On March 3, 2023, following DAG Monaco’s announcement of DOJ’s new clawback pilot program, Assistant AG (AAG) Kenneth A. Polite said during a speech that DOJ is making significant changes to its Evaluation of Corporate Compliance Programs (ECCP), including how it considers a corporation’s handling of personal devices used by employees as well as various communications platforms and messaging applications, including those offering ephemeral messaging.7
“Under the revised ECCP,” AAG Polite said, “DOJ will consider how policies governing these messaging applications should be tailored to the corporation’s risk profile and specific business needs and ensure that, as appropriate, business-related electronic data and communications can be preserved and accessed.”8
In evaluating companies’ compliance programs in the context of assessing corporate criminal culpability and cooperation, prosecutors will also consider how companies communicate the policies to employees and whether they enforce them on a consistent basis. Prosecutors will evaluate the electronic communication channels used by companies, including details about preservation and deletion settings and any “bring your own device” programs and related preservation policies.9
“We won’t stop there,” AAG Polite stressed, “if a company has not produced communications from these third-party messaging applications, our prosecutors will not accept that at face value.”10 Instead, prosecutors will ask about the company’s access to these kinds of communications and whether they are stored on corporate devices or servers. Failure to provide sufficient answers may affect any offer from DOJ to resolve criminal liability.

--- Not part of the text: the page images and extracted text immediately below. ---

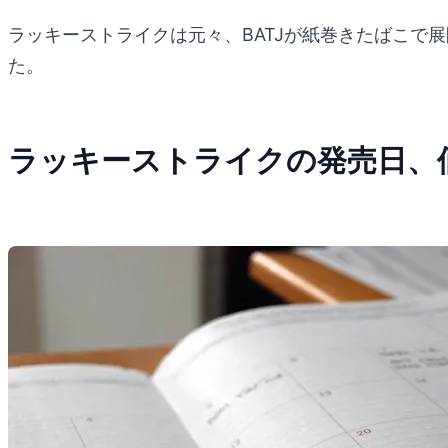
ラッキーストライクは元々、BATJが紙巻きたばこで
た。
ラッキーストライクの発売日、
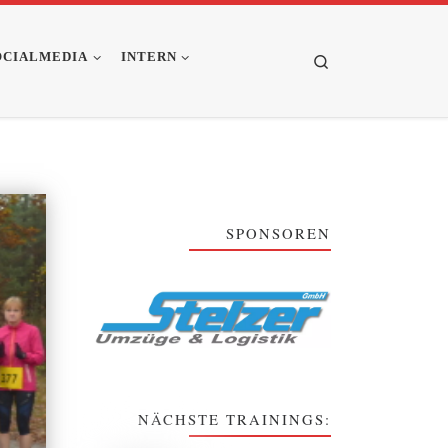
OCIALMEDIA
INTERN
Search
SPONSOREN
NÄCHSTE TRAININGS:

“So when crisis hits, let this be top of mind,” said AAG Polite.11
Companies that want to avoid scrambling to gain access to their employees’ data during a crisis and risking the possibility of lost relevant communications and information should consider now how DOJ’s increased focus on communications applications, personal devices used for business reasons, and ephemeral messaging should be implemented into their own approach to these issues. Specifically, company compliance officers and executives should assess the company’s risk factors for serious DOJ enforcement actions and consider whether investing money and resources into overhauling existing data and communication policies is necessary to offset the risk of potentially lost or inaccessible information in the event of an enforcement event at the company.
DOJ’s new wave of policies has sent a clear message that it is leveraging companies’ own policies and procedures governing their executives and employees to hold individuals accountable for their role in corporate misconduct in connection with resolving with companies that identify and self-report violations of law. DOJ is sweetening the pot for companies that enforce comprehensive compliance programs, report misconduct to DOJ, punish bad actors with compensation clawbacks, and fully cooperate with DOJ’s investigation – including granting full access to company data and communication channels.